### [TASK STATEMENT]
Your task is to copy the records that follow exactly, minus any images.

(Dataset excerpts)
┌────────
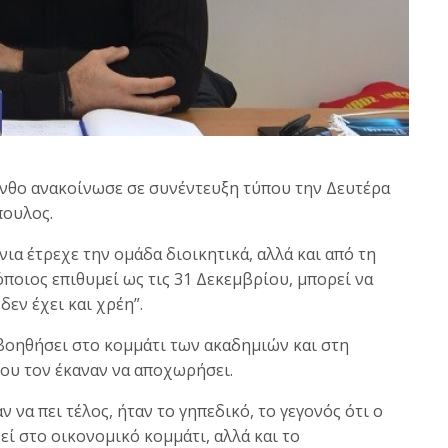
νθο ανακοίνωσε σε συνέντευξη τύπου την Δευτέρα
πουλος.
ια έτρεχε την ομάδα διοικητικά, αλλά και από τη
όποιος επιθυμεί ως τις 31 Δεκεμβρίου, μπορεί να
δεν έχει και χρέη”.
 βοηθήσει στο κομμάτι των ακαδημιών και στη
που τον έκαναν να αποχωρήσει.
 να πει τέλος, ήταν το γηπεδικό, το γεγονός ότι ο
εί στο οικονομικό κομμάτι, αλλά και το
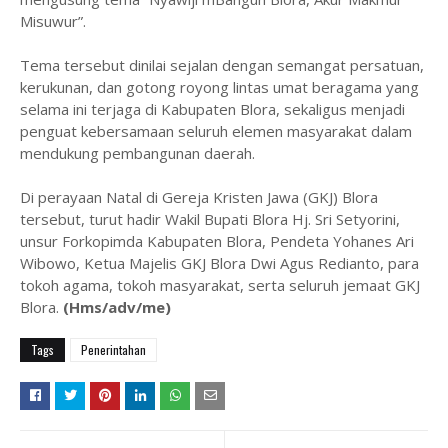
Misuwur”.
Tema tersebut dinilai sejalan dengan semangat persatuan,
kerukunan, dan gotong royong lintas umat beragama yang
selama ini terjaga di Kabupaten Blora, sekaligus menjadi
penguat kebersamaan seluruh elemen masyarakat dalam
mendukung pembangunan daerah.
Di perayaan Natal di Gereja Kristen Jawa (GKJ) Blora
tersebut, turut hadir Wakil Bupati Blora Hj. Sri Setyorini,
unsur Forkopimda Kabupaten Blora, Pendeta Yohanes Ari
Wibowo, Ketua Majelis GKJ Blora Dwi Agus Redianto, para
tokoh agama, tokoh masyarakat, serta seluruh jemaat GKJ
Blora.
(Hms/adv/me)
Tags
Penerintahan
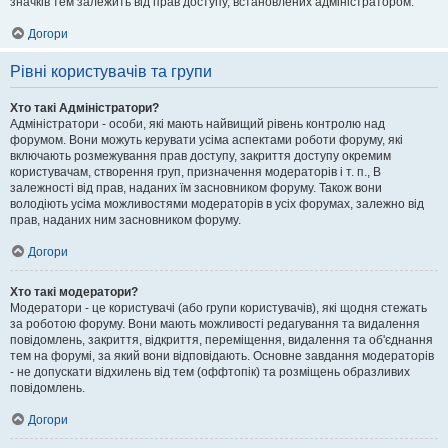
значків тем залежить від прав доступу, встановлених адміністратором.
Догори
Рівні користувачів та групи
Хто такі Адміністратори?
Адміністратори - особи, які мають найвищий рівень контролю над
форумом. Вони можуть керувати усіма аспектами роботи форуму, які
включають розмежування прав доступу, закриття доступу окремим
користувачам, створення груп, призначення модераторів і т. п., В
залежності від прав, наданих їм засновником форуму. Також вони
володіють усіма можливостями модераторів в усіх форумах, залежно від
прав, наданих ним засновником форуму.
Догори
Хто такі модератори?
Модератори - це користувачі (або групи користувачів), які щодня стежать
за роботою форуму. Вони мають можливості редагування та видалення
повідомлень, закриття, відкриття, переміщення, видалення та об'єднання
тем на форумі, за який вони відповідають. Основне завдання модераторів
- не допускати відхилень від тем (оффтопік) та розміщень образливих
повідомлень.
Догори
└────────
### [EXERCISE ANSWER]
νθο ανακοίνωσε σε συνέντευξη τύπου την Δευτέρα
πουλος.
ια έτρεχε την ομάδα διοικητικά, αλλά και από τη
όποιος επιθυμεί ως τις 31 Δεκεμβρίου, μπορεί να
δεν έχει και χρέη”.
 βοηθήσει στο κομμάτι των ακαδημιών και στη
που τον έκαναν να αποχωρήσει.
 να πει τέλος, ήταν το γηπεδικό, το γεγονός ότι ο
εί στο οικονομικό κομμάτι, αλλά και το
Misuwur”.
Tema tersebut dinilai sejalan dengan semangat persatuan,
kerukunan, dan gotong royong lintas umat beragama yang
selama ini terjaga di Kabupaten Blora, sekaligus menjadi
penguat kebersamaan seluruh elemen masyarakat dalam
mendukung pembangunan daerah.
Di perayaan Natal di Gereja Kristen Jawa (GKJ) Blora
tersebut, turut hadir Wakil Bupati Blora Hj. Sri Setyorini,
unsur Forkopimda Kabupaten Blora, Pendeta Yohanes Ari
Wibowo, Ketua Majelis GKJ Blora Dwi Agus Redianto, para
tokoh agama, tokoh masyarakat, serta seluruh jemaat GKJ
Blora.
(Hms/adv/me)
Tags
Penerintahan
значків тем залежить від прав доступу, встановлених адміністратором.
Догори
Рівні користувачів та групи
Хто такі Адміністратори?
Адміністратори - особи, які мають найвищий рівень контролю над
форумом. Вони можуть керувати усіма аспектами роботи форуму, які
включають розмежування прав доступу, закриття доступу окремим
користувачам, створення груп, призначення модераторів і т. п., В
залежності від прав, наданих їм засновником форуму. Також вони
володіють усіма можливостями модераторів в усіх форумах, залежно від
прав, наданих ним засновником форуму.
Догори
Хто такі модератори?
Модератори - це користувачі (або групи користувачів), які щодня стежать
за роботою форуму. Вони мають можливості редагування та видалення
повідомлень, закриття, відкриття, переміщення, видалення та об'єднання
тем на форумі, за який вони відповідають. Основне завдання модераторів
- не допускати відхилень від тем (оффтопік) та розміщень образливих
повідомлень.
Догори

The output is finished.